If we as a nation are not embarrassed now about how many of our elected officials are not confronting what’s obvious about the crisis (the availably of guns), we have no conscience. I cringe after reading some of the comments following the incident. For fear of losing conservative votes, politicians are reluctant to address the danger of gun availability in the public arena. Many political figures offer pious cliché’s of solidarity with the victims by smooth words but steer clear of commenting on the real and present danger that easy gun access is creating.
Take for example how the fear of incurring the wrath of the gun lobby leads influential people to be as non-committal as possible in directly commenting on gun related abuses. I thought one of the most shameful comments came from a post issued by NRA board member, Charles Cotton, who stated that he thought the church’s pastor was responsible for the massacre. How? “Eight of his church members, who might be alive if he [the pastor] had expressly allowed members to carry handguns, are dead.” Could Mr. Cotton be so witless he could see no contradiction in his thought of arming prayer groups? Governor Perry of Texas, basking in the light of the new legislation passed allowing students to carry handguns on college campuses offered this assessment of what happened in Charleston. “An accident.” Commenting on the president’s call to face the problem of guns he says, “ He doesn’t like for Americans to have guns, and so he uses every opportunity, this being another one, to basically go parrot that message.”
It seems to me that there’s a pervasive fear of confronting the emerging culture that our president alludes to, that social problems are solved only when the good guys carry guns.

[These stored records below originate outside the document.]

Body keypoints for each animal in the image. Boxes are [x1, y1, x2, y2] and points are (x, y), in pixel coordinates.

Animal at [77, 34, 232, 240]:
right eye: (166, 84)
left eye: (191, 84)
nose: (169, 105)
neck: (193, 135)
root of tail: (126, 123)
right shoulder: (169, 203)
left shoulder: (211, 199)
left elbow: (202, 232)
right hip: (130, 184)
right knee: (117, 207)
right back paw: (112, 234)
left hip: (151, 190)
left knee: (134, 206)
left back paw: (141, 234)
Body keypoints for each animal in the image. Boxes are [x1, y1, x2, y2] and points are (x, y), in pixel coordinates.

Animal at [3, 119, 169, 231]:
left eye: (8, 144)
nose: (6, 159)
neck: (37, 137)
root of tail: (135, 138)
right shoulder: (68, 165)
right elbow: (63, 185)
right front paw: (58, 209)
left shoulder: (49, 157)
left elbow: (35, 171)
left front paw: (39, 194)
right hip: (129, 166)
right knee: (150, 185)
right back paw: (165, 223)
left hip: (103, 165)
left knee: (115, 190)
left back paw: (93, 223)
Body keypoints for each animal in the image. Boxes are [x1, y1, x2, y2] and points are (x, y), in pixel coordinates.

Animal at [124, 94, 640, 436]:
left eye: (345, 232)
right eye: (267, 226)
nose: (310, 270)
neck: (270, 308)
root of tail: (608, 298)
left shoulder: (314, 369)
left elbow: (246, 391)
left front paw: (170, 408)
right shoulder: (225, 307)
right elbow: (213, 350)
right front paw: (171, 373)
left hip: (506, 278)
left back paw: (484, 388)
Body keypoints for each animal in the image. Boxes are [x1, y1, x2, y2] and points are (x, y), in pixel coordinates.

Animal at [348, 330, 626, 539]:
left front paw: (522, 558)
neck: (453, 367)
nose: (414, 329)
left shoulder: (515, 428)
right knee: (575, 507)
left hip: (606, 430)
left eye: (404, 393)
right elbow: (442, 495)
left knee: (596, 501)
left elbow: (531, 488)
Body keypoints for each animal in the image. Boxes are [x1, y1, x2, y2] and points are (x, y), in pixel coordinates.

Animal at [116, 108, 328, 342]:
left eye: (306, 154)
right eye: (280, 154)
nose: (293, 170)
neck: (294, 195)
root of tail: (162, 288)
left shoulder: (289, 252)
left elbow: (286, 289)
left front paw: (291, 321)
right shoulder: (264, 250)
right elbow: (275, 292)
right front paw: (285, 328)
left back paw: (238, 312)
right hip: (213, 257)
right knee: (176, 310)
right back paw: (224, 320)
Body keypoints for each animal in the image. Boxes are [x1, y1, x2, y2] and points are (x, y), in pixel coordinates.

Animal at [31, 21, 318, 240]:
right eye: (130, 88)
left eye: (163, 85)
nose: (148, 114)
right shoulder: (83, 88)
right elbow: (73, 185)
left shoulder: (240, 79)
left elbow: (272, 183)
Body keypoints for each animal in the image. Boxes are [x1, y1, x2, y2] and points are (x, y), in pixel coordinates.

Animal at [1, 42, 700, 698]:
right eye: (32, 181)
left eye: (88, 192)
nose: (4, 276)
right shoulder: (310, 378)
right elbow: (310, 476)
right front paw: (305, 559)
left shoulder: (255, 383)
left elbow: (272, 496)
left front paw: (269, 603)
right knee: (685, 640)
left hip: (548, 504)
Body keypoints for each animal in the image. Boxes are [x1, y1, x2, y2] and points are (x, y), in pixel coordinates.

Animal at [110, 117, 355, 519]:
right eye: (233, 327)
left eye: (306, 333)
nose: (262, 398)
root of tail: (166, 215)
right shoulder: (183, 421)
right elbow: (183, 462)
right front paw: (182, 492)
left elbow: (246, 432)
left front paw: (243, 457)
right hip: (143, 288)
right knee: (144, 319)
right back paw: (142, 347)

Yes, there are loners, malcontents, political radicals, conspiracy theorists and other nut jobs ready to take up a cause. The common denominator in all of it, however, is their easy access to the gun and no one, especially conservatives wooing their constituencies for votes, dare speak against it.
Ironically the Charleston massacre called forth a stunning example of the meaning of faith. Survivors of victims, grief-stricken and still in shock from their loss, drew deeply from the moral reserves still available to them and prayed for the troubled young man who had killed their loved ones. I think these are the people with the kind of moral fiber that Americans desperately need to emulate and not those who with power and money extol firepower as America’s chief virtue.
Julie Lowe says
Well spoken, I agree wholeheartedly. Thank you, George for stepping out on that plank!
Paulette Florio says
Thank you George for pointing to the truth of the matter. I appreciated your article very much. My sentiments exactly.